Quote the ancestor memoir contest post in full, word for word.

• Text provided:
start

We asked you, the Irish by Ancestry community, to share stories about Returning to the Old Place for April’s Ancestor Memoir Contest. You did not disappoint! Thank you to all who participated, we appreciate your creativity and sharing. Keep writing, your family stories will outlive you, your descendants will have to do less research, and your ancestors will be proud.
Our winner this month, SHANNON O’LEARY shares the moment she found and explored her family’s ancestral home on the coast and what it taught her about herself. Congratulations, Shannon! She is the winner of this month’s Irish by Ancestry prize pack. She will also help choose next month’s theme. Here is her story.
Finding the Missing Pages
BY SHANNON O’LEARY
Irish by Ancestry Member
I did not recognize the lane at first.
On maps it had looked straightforward: a thin gray line veering off the road, curling toward the Atlantic like a question mark. But sitting there in the rental car, I saw only a gap between two hawthorn hedges and a sign so weathered the letters had near-faded away. Still, the shape of the hill beyond the hedgerow tugged at something in me—something old, something that did not come from memory so much as from a story I had heard many times.
“This is it,” I said aloud, though there was no one in the passenger seat to hear me.
I eased the car into gear and turned onto the lane of my great-grandparents’ townland. The gravel spat lightly under the tires. Grass grew down the crown of the road, and every few yards the hedges leaned in, brushing the car with a soft hiss. I had seen this place before in the black‑and‑white photographs: stone walls, long shadows, people standing stiffly as though being remembered were serious business. I grew up with those pictures in a frame on my parents’ hallway table, with the word “home” engraved in brass underneath, though none of us had ever lived there.
The lane narrowed and then opened out into a scatter of houses, hunched and pebble-dashed. Sheep milled around a nearby field, their wool speckled with drizzle. I pulled into a space near the small church, killed the engine, and listened as the silence unfolded around me. It was not true silence, of course. There was the constant breeze from the sea, the murmur of a tractor in a distant field, the sharp caw of a crow. But after the mechanical roar and bump of the road, it felt ceremonial.

end

[Element region listings]
start

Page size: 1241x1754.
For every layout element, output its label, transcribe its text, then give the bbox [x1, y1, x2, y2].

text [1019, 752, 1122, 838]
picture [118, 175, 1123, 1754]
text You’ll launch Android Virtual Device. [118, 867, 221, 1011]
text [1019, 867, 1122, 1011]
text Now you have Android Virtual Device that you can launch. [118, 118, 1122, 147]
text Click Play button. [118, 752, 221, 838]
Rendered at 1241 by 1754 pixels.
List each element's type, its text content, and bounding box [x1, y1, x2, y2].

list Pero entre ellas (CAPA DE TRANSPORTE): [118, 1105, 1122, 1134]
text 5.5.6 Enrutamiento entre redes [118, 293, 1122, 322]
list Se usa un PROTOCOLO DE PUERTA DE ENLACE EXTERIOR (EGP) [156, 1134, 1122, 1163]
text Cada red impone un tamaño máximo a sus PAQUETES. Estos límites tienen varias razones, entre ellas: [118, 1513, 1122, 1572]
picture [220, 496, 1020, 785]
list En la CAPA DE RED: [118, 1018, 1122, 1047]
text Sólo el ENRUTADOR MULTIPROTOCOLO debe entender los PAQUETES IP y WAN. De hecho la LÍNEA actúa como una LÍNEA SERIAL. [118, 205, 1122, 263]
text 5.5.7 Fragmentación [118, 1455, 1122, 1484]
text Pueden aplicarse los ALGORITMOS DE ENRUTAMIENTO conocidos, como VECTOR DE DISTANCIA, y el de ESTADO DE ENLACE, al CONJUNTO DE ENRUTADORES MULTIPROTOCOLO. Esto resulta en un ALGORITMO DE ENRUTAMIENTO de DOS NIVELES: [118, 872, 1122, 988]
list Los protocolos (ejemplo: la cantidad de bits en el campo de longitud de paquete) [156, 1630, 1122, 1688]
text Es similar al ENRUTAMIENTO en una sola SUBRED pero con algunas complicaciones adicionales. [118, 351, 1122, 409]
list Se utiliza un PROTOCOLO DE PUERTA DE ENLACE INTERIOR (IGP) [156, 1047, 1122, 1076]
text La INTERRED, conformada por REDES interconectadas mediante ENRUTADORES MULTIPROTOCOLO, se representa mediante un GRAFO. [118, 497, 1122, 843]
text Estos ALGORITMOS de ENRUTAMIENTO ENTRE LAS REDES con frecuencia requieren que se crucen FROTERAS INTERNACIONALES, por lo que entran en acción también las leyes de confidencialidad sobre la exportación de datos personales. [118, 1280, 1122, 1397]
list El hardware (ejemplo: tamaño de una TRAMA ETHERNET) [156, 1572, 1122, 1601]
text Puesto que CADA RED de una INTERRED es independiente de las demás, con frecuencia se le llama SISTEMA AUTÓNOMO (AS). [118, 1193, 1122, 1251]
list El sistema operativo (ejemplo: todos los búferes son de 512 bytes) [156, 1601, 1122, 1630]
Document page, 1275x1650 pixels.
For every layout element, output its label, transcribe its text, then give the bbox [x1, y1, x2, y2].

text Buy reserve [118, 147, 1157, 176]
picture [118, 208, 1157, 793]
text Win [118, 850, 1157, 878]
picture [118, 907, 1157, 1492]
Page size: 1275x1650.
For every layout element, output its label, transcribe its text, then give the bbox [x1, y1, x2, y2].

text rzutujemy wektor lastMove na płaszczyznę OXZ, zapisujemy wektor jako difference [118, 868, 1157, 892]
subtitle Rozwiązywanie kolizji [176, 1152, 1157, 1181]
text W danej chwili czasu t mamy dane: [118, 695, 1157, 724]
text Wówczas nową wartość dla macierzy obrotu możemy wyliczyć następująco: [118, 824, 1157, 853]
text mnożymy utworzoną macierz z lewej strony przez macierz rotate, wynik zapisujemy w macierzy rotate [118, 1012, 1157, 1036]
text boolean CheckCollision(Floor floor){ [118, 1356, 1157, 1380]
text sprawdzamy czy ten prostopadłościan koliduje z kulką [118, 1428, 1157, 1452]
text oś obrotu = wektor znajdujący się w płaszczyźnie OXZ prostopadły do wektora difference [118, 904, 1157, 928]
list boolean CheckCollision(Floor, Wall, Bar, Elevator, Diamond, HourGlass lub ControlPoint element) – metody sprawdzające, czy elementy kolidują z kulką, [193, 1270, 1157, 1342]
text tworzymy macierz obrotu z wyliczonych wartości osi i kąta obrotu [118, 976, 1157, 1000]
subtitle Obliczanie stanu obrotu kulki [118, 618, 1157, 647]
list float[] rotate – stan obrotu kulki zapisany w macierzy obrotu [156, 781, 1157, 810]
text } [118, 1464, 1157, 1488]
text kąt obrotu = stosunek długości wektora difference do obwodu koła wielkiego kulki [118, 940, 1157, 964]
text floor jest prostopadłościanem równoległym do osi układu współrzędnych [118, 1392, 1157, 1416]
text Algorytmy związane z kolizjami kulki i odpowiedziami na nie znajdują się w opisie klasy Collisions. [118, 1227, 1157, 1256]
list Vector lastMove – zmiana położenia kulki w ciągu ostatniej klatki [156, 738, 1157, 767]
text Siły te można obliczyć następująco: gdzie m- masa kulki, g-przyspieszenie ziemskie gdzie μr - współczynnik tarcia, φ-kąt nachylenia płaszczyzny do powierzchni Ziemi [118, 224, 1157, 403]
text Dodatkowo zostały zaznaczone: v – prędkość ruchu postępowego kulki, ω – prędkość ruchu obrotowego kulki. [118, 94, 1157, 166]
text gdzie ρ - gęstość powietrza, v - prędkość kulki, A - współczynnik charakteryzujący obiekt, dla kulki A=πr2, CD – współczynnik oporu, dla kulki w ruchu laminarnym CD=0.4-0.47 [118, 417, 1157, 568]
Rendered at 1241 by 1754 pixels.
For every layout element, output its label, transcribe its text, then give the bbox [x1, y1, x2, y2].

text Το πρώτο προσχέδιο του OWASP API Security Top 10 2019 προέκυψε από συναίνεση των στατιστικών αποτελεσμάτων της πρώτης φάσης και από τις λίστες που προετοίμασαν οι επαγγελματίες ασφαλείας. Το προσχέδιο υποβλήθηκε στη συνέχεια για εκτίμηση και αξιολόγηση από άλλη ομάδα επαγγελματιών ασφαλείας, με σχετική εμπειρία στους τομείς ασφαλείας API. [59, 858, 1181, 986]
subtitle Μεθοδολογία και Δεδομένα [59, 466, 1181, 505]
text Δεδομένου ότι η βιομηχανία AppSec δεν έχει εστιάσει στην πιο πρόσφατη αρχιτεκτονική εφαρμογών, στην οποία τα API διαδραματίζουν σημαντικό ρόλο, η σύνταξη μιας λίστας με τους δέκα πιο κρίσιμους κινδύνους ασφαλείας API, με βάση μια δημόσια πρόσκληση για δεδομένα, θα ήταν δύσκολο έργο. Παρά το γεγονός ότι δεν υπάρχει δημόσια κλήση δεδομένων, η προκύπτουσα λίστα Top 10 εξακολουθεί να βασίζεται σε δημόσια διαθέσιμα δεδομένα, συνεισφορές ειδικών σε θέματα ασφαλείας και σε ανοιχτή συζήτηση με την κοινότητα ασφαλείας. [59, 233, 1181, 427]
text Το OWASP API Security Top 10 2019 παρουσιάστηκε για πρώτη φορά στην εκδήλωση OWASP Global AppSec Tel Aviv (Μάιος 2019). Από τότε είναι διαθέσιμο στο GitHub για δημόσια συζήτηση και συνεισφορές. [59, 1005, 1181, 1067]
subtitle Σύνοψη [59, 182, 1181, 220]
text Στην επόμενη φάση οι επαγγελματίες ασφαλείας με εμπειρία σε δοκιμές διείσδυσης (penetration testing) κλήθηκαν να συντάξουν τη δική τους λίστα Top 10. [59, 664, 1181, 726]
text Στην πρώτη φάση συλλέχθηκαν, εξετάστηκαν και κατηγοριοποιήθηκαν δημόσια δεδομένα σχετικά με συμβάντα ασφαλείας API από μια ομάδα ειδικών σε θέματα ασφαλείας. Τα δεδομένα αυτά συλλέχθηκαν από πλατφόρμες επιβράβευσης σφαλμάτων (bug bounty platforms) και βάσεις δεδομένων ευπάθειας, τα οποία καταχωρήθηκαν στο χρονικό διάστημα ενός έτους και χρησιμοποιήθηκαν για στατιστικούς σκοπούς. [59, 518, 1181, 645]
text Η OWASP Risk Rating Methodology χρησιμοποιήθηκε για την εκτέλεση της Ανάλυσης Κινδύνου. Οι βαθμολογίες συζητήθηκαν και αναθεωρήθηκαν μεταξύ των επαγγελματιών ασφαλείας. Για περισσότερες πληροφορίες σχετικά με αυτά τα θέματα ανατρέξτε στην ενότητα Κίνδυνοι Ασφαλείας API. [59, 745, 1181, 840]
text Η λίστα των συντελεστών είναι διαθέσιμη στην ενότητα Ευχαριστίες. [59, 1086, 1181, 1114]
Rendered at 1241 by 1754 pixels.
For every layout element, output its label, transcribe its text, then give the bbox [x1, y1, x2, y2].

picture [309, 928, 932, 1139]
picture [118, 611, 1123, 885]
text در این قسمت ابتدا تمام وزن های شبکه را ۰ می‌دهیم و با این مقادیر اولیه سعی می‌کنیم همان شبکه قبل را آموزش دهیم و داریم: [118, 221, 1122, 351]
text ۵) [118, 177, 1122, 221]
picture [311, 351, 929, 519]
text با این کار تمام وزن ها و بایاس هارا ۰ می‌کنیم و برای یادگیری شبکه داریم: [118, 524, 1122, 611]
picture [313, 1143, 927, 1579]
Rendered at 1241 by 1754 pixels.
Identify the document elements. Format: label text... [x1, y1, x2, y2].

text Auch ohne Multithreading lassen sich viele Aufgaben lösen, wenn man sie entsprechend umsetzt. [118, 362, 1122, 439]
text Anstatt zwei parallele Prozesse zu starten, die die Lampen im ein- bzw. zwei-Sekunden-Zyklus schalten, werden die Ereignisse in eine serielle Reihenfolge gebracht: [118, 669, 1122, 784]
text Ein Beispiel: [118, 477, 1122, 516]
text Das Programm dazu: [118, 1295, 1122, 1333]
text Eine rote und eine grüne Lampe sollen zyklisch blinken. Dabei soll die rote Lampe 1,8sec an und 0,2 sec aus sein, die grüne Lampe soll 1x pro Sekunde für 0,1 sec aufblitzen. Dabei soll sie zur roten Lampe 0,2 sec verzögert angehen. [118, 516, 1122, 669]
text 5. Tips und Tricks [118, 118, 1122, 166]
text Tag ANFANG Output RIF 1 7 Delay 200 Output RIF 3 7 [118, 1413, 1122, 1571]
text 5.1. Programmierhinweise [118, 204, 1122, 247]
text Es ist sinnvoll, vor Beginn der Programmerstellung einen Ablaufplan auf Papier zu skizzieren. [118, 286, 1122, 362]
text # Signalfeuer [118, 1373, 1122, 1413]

end

• Full output:
We asked you, the Irish by Ancestry community, to share stories about Returning to the Old Place for April’s Ancestor Memoir Contest. You did not disappoint! Thank you to all who participated, we appreciate your creativity and sharing. Keep writing, your family stories will outlive you, your descendants will have to do less research, and your ancestors will be proud.
Our winner this month, SHANNON O’LEARY shares the moment she found and explored her family’s ancestral home on the coast and what it taught her about herself. Congratulations, Shannon! She is the winner of this month’s Irish by Ancestry prize pack. She will also help choose next month’s theme. Here is her story.
Finding the Missing Pages
BY SHANNON O’LEARY
Irish by Ancestry Member
I did not recognize the lane at first.
On maps it had looked straightforward: a thin gray line veering off the road, curling toward the Atlantic like a question mark. But sitting there in the rental car, I saw only a gap between two hawthorn hedges and a sign so weathered the letters had near-faded away. Still, the shape of the hill beyond the hedgerow tugged at something in me—something old, something that did not come from memory so much as from a story I had heard many times.
“This is it,” I said aloud, though there was no one in the passenger seat to hear me.
I eased the car into gear and turned onto the lane of my great-grandparents’ townland. The gravel spat lightly under the tires. Grass grew down the crown of the road, and every few yards the hedges leaned in, brushing the car with a soft hiss. I had seen this place before in the black‑and‑white photographs: stone walls, long shadows, people standing stiffly as though being remembered were serious business. I grew up with those pictures in a frame on my parents’ hallway table, with the word “home” engraved in brass underneath, though none of us had ever lived there.
The lane narrowed and then opened out into a scatter of houses, hunched and pebble-dashed. Sheep milled around a nearby field, their wool speckled with drizzle. I pulled into a space near the small church, killed the engine, and listened as the silence unfolded around me. It was not true silence, of course. There was the constant breeze from the sea, the murmur of a tractor in a distant field, the sharp caw of a crow. But after the mechanical roar and bump of the road, it felt ceremonial.